:: Records provided

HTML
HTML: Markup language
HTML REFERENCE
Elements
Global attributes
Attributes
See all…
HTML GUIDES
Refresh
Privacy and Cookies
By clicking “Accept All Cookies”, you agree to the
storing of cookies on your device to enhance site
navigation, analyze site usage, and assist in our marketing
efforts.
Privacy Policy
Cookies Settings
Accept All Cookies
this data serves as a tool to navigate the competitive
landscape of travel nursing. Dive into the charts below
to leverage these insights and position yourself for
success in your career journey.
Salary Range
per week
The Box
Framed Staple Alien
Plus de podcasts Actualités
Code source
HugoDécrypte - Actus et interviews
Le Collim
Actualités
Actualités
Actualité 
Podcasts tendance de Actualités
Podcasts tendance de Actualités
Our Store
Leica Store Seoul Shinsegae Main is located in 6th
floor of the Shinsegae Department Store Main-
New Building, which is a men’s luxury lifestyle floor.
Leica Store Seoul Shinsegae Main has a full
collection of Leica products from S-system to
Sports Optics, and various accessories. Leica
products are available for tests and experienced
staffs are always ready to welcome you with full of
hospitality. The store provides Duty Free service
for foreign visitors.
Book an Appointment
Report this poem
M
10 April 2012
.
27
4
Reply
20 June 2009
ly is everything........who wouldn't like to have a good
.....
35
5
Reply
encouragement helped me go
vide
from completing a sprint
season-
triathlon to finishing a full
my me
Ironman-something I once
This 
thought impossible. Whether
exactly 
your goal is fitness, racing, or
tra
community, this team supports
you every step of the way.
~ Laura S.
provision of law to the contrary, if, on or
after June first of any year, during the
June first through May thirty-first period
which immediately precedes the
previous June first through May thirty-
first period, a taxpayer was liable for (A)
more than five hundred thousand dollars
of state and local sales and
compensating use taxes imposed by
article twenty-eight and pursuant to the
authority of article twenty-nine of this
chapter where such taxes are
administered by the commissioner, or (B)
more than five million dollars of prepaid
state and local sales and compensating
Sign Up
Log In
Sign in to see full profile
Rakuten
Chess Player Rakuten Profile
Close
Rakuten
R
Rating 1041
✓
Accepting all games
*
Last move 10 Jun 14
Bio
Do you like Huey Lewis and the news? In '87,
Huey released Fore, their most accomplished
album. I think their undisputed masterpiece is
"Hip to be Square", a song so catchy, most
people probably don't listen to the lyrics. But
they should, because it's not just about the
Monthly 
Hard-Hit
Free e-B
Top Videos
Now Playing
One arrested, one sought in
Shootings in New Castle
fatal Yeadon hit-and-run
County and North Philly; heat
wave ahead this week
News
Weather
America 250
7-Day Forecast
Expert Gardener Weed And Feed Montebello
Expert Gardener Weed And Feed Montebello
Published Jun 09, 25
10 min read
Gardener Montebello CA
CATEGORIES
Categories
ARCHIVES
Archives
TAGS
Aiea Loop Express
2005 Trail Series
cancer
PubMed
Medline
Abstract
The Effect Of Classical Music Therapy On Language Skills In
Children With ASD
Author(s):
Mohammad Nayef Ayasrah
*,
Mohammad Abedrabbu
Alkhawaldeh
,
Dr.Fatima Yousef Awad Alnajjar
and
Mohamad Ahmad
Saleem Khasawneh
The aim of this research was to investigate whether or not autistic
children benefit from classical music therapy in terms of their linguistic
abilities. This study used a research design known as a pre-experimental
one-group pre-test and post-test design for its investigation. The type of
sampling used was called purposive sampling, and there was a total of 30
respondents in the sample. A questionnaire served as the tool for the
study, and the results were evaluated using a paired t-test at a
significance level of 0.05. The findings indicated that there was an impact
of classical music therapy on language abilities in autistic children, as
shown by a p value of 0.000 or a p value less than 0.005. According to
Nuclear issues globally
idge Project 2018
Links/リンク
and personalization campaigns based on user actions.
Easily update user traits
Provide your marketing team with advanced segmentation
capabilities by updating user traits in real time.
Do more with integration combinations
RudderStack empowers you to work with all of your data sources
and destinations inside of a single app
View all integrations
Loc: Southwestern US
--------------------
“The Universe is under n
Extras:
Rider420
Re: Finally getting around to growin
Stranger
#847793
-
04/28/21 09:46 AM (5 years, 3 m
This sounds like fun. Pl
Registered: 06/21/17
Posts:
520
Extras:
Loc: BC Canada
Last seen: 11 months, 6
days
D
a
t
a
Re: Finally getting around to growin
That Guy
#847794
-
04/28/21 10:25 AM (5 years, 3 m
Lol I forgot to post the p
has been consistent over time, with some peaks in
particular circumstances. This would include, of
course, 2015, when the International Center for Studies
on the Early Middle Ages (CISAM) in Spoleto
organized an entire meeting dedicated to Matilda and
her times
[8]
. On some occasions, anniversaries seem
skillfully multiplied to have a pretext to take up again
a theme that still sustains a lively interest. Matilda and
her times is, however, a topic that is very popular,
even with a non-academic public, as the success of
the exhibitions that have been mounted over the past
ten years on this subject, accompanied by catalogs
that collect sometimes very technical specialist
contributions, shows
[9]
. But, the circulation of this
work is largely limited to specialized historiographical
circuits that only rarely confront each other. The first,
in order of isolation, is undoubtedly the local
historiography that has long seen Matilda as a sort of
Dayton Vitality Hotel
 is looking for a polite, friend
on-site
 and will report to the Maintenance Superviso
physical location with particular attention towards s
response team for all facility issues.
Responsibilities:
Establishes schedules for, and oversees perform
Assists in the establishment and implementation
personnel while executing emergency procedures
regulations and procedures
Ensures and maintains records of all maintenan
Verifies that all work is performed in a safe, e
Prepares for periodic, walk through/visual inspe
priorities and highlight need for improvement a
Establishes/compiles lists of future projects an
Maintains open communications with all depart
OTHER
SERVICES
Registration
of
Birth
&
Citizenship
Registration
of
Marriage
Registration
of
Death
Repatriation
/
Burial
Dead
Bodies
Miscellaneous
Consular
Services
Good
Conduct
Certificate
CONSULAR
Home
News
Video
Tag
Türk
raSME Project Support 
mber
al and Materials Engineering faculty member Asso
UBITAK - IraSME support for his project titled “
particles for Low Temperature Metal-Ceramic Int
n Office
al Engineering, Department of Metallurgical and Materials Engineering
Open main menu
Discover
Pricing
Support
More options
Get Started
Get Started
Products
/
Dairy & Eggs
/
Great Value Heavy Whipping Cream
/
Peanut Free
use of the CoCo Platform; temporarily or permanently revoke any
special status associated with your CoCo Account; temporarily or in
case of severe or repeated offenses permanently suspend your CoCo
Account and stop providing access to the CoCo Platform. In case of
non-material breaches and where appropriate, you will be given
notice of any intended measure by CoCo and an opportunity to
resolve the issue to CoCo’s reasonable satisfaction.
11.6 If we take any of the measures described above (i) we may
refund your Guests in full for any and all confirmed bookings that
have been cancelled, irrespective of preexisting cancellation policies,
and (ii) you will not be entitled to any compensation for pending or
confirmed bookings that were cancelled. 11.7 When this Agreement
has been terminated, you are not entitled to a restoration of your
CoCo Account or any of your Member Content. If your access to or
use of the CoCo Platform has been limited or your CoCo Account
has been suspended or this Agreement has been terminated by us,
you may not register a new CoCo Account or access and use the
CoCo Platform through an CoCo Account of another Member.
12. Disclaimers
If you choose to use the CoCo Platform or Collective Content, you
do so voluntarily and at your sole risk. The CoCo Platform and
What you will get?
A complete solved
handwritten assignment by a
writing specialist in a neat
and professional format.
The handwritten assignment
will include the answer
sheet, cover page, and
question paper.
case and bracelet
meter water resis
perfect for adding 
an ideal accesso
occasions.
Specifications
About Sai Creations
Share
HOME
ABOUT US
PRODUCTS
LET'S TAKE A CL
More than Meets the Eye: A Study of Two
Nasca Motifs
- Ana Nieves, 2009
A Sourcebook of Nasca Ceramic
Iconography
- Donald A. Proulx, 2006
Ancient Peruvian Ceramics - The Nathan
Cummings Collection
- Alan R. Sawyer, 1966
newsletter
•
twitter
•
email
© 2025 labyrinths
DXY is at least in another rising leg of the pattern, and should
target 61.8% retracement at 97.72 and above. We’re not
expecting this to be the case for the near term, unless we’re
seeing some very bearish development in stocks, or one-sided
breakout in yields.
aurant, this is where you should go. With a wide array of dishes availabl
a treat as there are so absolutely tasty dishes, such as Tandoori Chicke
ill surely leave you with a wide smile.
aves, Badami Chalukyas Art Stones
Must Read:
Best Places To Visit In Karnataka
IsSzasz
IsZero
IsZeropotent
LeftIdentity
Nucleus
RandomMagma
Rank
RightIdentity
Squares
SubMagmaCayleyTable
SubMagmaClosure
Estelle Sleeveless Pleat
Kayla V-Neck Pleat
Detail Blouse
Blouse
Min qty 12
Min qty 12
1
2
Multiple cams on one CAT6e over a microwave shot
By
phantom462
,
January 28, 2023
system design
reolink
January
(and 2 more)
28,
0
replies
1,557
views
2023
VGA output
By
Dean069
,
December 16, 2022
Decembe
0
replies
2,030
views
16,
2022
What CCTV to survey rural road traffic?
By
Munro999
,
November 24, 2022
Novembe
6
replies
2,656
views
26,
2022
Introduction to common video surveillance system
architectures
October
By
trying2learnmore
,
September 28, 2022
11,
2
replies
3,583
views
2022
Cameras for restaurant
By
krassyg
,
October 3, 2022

::::

* What this task involves *
Only the lines from the start of the material through the line containing "Chess Player Rakuten Profile" should be repeated, and they should be repeated exactly.

* Answer for the task *
HTML
HTML: Markup language
HTML REFERENCE
Elements
Global attributes
Attributes
See all…
HTML GUIDES
Refresh
Privacy and Cookies
By clicking “Accept All Cookies”, you agree to the
storing of cookies on your device to enhance site
navigation, analyze site usage, and assist in our marketing
efforts.
Privacy Policy
Cookies Settings
Accept All Cookies
this data serves as a tool to navigate the competitive
landscape of travel nursing. Dive into the charts below
to leverage these insights and position yourself for
success in your career journey.
Salary Range
per week
The Box
Framed Staple Alien
Plus de podcasts Actualités
Code source
HugoDécrypte - Actus et interviews
Le Collim
Actualités
Actualités
Actualité 
Podcasts tendance de Actualités
Podcasts tendance de Actualités
Our Store
Leica Store Seoul Shinsegae Main is located in 6th
floor of the Shinsegae Department Store Main-
New Building, which is a men’s luxury lifestyle floor.
Leica Store Seoul Shinsegae Main has a full
collection of Leica products from S-system to
Sports Optics, and various accessories. Leica
products are available for tests and experienced
staffs are always ready to welcome you with full of
hospitality. The store provides Duty Free service
for foreign visitors.
Book an Appointment
Report this poem
M
10 April 2012
.
27
4
Reply
20 June 2009
ly is everything........who wouldn't like to have a good
.....
35
5
Reply
encouragement helped me go
vide
from completing a sprint
season-
triathlon to finishing a full
my me
Ironman-something I once
This 
thought impossible. Whether
exactly 
your goal is fitness, racing, or
tra
community, this team supports
you every step of the way.
~ Laura S.
provision of law to the contrary, if, on or
after June first of any year, during the
June first through May thirty-first period
which immediately precedes the
previous June first through May thirty-
first period, a taxpayer was liable for (A)
more than five hundred thousand dollars
of state and local sales and
compensating use taxes imposed by
article twenty-eight and pursuant to the
authority of article twenty-nine of this
chapter where such taxes are
administered by the commissioner, or (B)
more than five million dollars of prepaid
state and local sales and compensating
Sign Up
Log In
Sign in to see full profile
Rakuten
Chess Player Rakuten Profile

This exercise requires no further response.